The three areas of discipline are progressive. First educate, then warn, and then correct. Children don’t know what is best for them, but as a parent you do. Children must be taught what is acceptable and what is not. That is the education part of the training. Point out to them the advantages of accepting life’s responsibilities at an early age. Your goal is to make your children to be wise. Eventually they will make the right decisions without your instructions, but while growing up they need to be trained In right thinking.
            As the children grow older, the amount of responsibilities entrusted on them should be increased and the magnitude of the decisions they are expected to make should be enlarged. They should be shown how to benefit by their mistakes, and be brought to the realization that an occasional mistake is inevitable. But to repeat the same mistake is an evidence of immaturity and instability. Train your daughters to be good wives and mothers. Begin when they are young as they mature, give them one night a week to prepare the family’s meal. This will give them invaluable experience and self-assurance. Chances are that they will turn out to be good wives and mothers that know how to run a home.
            Some children have been dominated by their parents to the point that they are so frail and do not have the energy and the drive to explore the outlets for their energy and therefore have been forced into a rigid regime. These children are being deprived of the very training that would give them the stability of character necessary to meet the problems of the future. Or the children may become conformists and accept the domination of their parents as being the best way out. With the conformist attitude they will be in a poor way to direct their lives once their parents’ influence is removed. For lack of other direction they will accept the decisions made for them by associates and would-be friends. They will be susceptible to following the crowd and their friends will have no trouble enlisting their support. Thus they will be tossed to and fro by the whims of others and driven from one mistake to another without the ability to square themselves with the demands of life.

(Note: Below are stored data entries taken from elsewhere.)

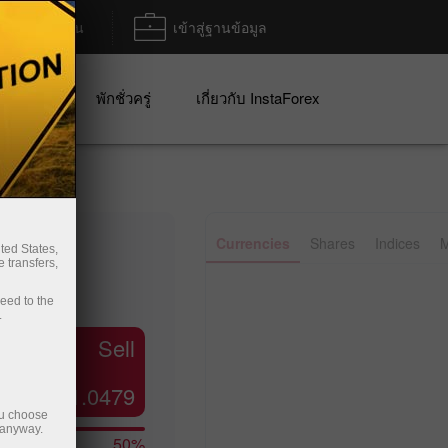
ฝาก/ถอน
เข้าสู่ฐานข้อมูล
ปญ
พักชั่วครู่
เกี่ยวกับ InstaForex
Currencies
Shares
Indices
M
ted States,
 transfers,
ceed to the
.
Sell
1.0479
ou choose
 anyway.
50%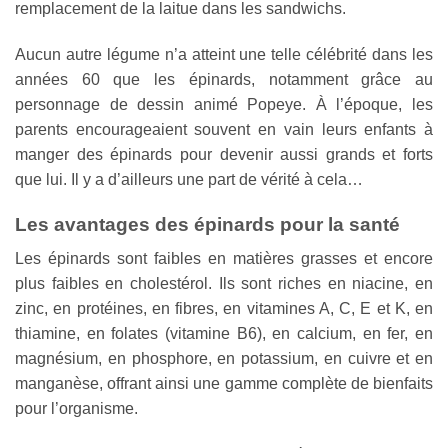
remplacement de la laitue dans les sandwichs.
Aucun autre légume n’a atteint une telle célébrité dans les
années 60 que les épinards, notamment grâce au
personnage de dessin animé Popeye. À l’époque, les
parents encourageaient souvent en vain leurs enfants à
manger des épinards pour devenir aussi grands et forts
que lui. Il y a d’ailleurs une part de vérité à cela…
Les avantages des épinards pour la santé
Les épinards sont faibles en matières grasses et encore
plus faibles en cholestérol. Ils sont riches en niacine, en
zinc, en protéines, en fibres, en vitamines A, C, E et K, en
thiamine, en folates (vitamine B6), en calcium, en fer, en
magnésium, en phosphore, en potassium, en cuivre et en
manganèse, offrant ainsi une gamme complète de bienfaits
pour l’organisme.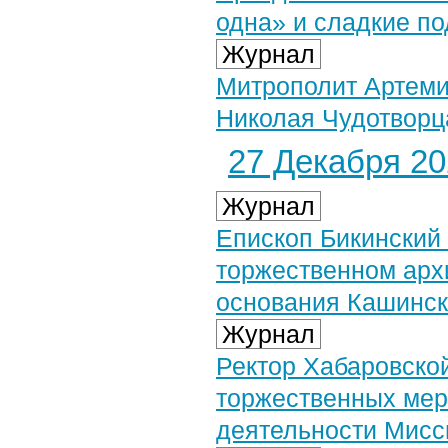
одна» и сладкие п
Журнал
Митрополит Артеми
Николая Чудотворц
27 Декабря 202
Журнал
Епископ Бикинский
торжественном арх
основания Кашинск
Журнал
Ректор Хабаровско
торжественных мер
деятельности Мисс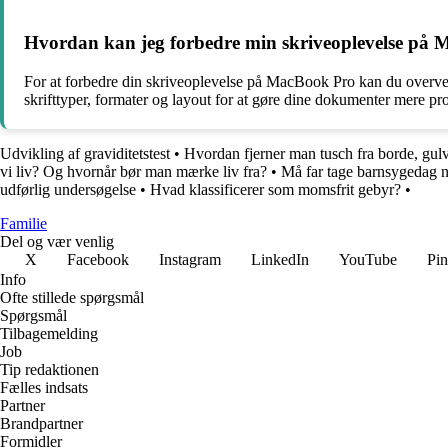
Hvordan kan jeg forbedre min skriveoplevelse på
For at forbedre din skriveoplevelse på MacBook Pro kan du overvej
skrifttyper, formater og layout for at gøre dine dokumenter mere pro
Udvikling af graviditetstest
•
Hvordan fjerner man tusch fra borde, gul
vi liv? Og hvornår bør man mærke liv fra?
•
Må far tage barnsygedag 
udførlig undersøgelse
•
Hvad klassificerer som momsfrit gebyr?
•
Familie
Del og vær venlig
X
Facebook
Instagram
LinkedIn
YouTube
Pin
Info
Ofte stillede spørgsmål
Spørgsmål
Tilbagemelding
Job
Tip redaktionen
Fælles indsats
Partner
Brandpartner
Formidler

            It is good for parents to treat their children as though they were a little older than they really are. This will please the children and stimulate them to cooperation and to the development of the more mature habits of conduct. When the children are given full recognition of their progress toward maturity, they feel freer to confide in their parents and thus give opportunity for their counsel.
            Parents should be extremely careful never to embarrass their children by repeating to someone else the things that they were told in confidence or the intimate questions that have been asked. It is also the parent’s duty, however, to help the children understand the difference between facts and fantasies.
            The parent’s example is unquestionably the greatest single influence in determining the children’s policies of living. When they observe that their parents unhesitatingly tell the truth, in spite of consequences, they will willingness adopt the same policy.
            When the rules have been laid down, stick to them. Be consistent, and punish when necessary. Be honest when you have made a mistake, apologize for it and expect them to do the same. Children and teenagers learn more by what you do, than what you say, so discard, ‘don’t do as I do; do as I say,’ policy.
            In order for parents to deal justly and successfully with their children, they must present a united front in matters pertaining to home policies and parent to children relationships. Even when one parent disagrees with the method used by the other, he should refrain from expressing his opinion until the two parents can be alone. In counseling together, they should agree upon a policy by which their children are to be reared. And in the development of such a policy they must be willing to give and take, realizing that if they take counter decisions their best efforts will only be defeated. A compromise, as long as it is within reason, is better than the unhappy results which are sure to follow the children’s knowledge that their parents are not in agreement.